For now, I just disabled the option that calls background_work when sending. It would be useful if there is an option to tell the handle_received_parcels to always spawn independent user-level threads, instead of directly running it in the current thread.

I'd like to better understand this problem. Could you please elaborate in more detail under what circumstances this is happeneing?

Sure, how about this?

LCI sends can fail temporarily due to resources unavailable. I have an option in the LCI parcelport that, once enabled, will call the background_work function when send fails.

pseudo-code for send_parcel:

while (LCI_send(header) == RETRY) {
  do_background_work();
{

However, I found this can lead to deadlock in some cases. My assumption is:

  1. Worker thread 1 is sending parcel A. This parcel A will trigger another task A.
  2. Parcel A's send temporarily fails, so worker thread A calls the background_work function.
  3. Worker thread A's background_work function invocation receives parcel B and invokes the handle_receive_parcels function.
  4. Parcel B triggers an HPX direct action (task B), which will directly be executed on worker thread A (if my understanding of direct action is correct)
  5. Task B waits on some condition variable C, which will cause worker thread 1 to be put to sleep.
  6. Condition C depends on the execution of task A, but worker thread 1 has been put to sleep, which means parcel A will never be sent out.

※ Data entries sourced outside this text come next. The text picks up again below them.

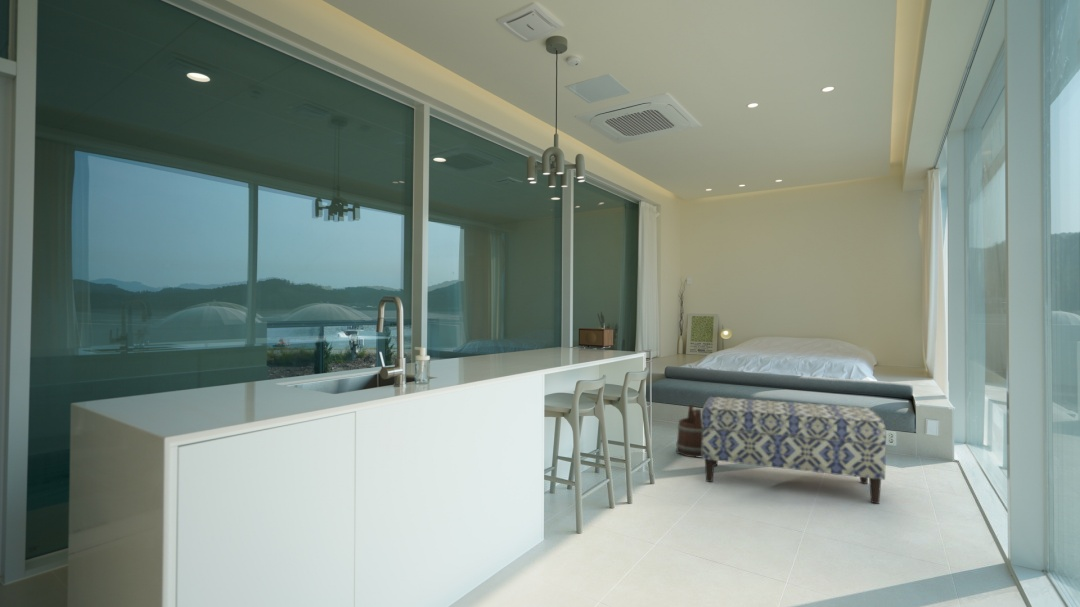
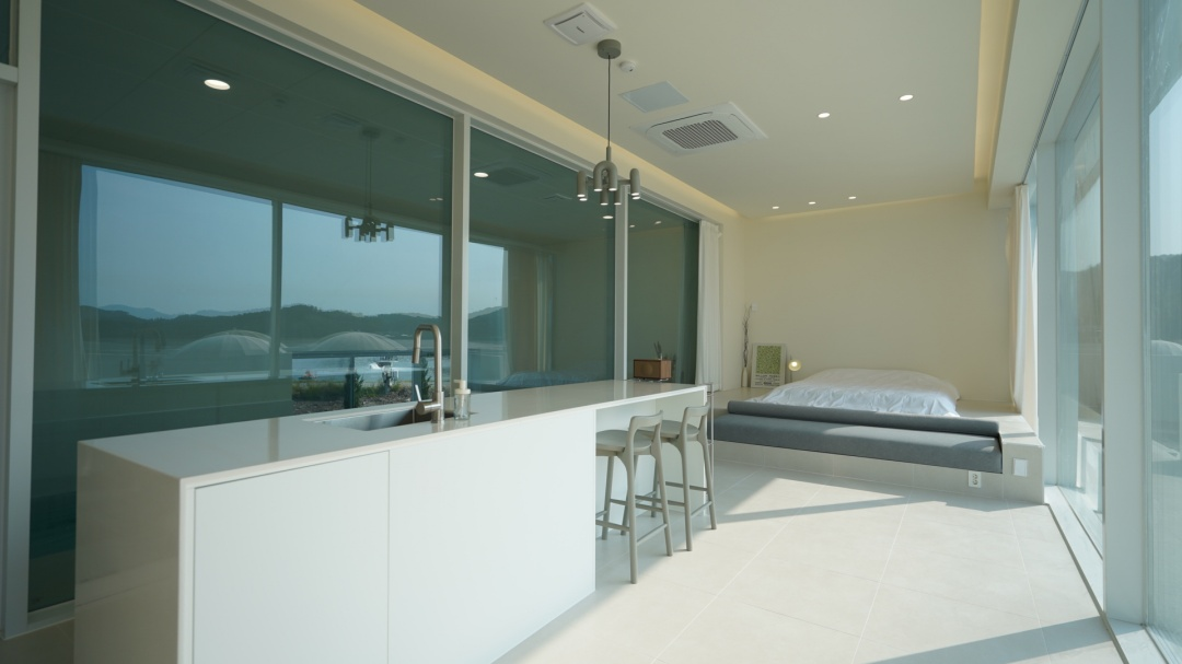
- bucket [675,404,703,458]
- bench [701,396,887,505]
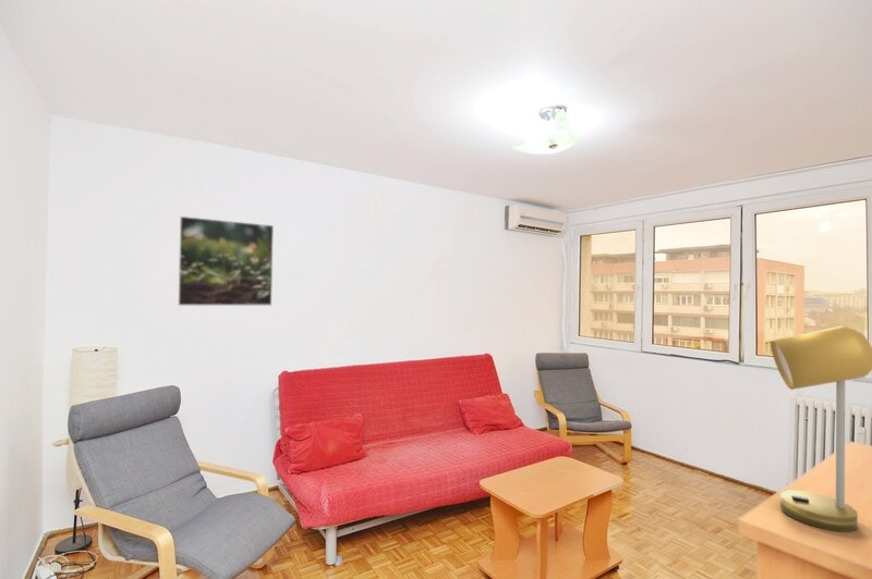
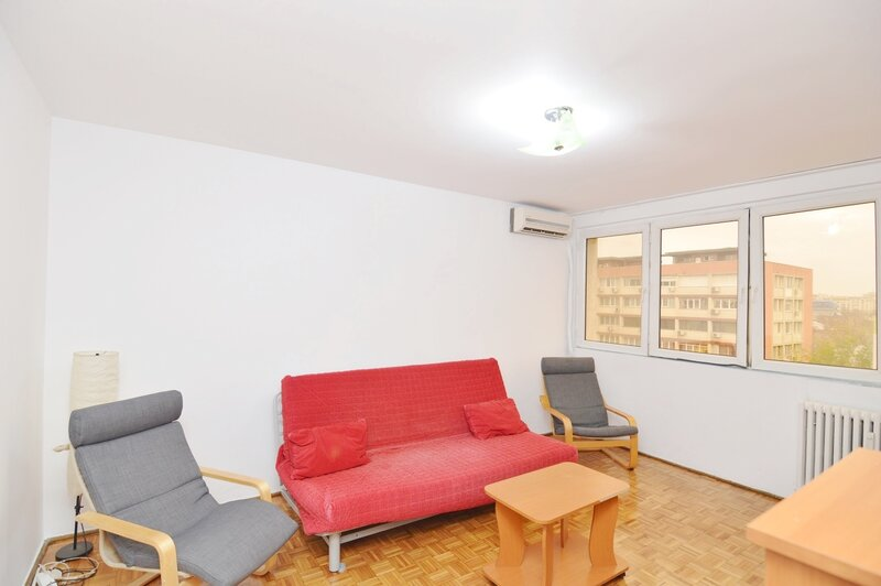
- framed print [178,215,275,307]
- desk lamp [770,325,872,533]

@JiakunYan instead of calling the do_background_work() yourself, simply don't do anything in this case (return control to the scheduler) and let HPX invoke your parcelport again during its next invocation of the background work. I don't think there is a need for you to invoke it directly as HPX will call it in regular intervals anyways.

Sorry, forgot about this issue.

Yes, I ended up just calling the yield() function. The only problem is that, when there are many tasks, the background_work function will not be invoked frequently, but we can control that with max_busy_loop.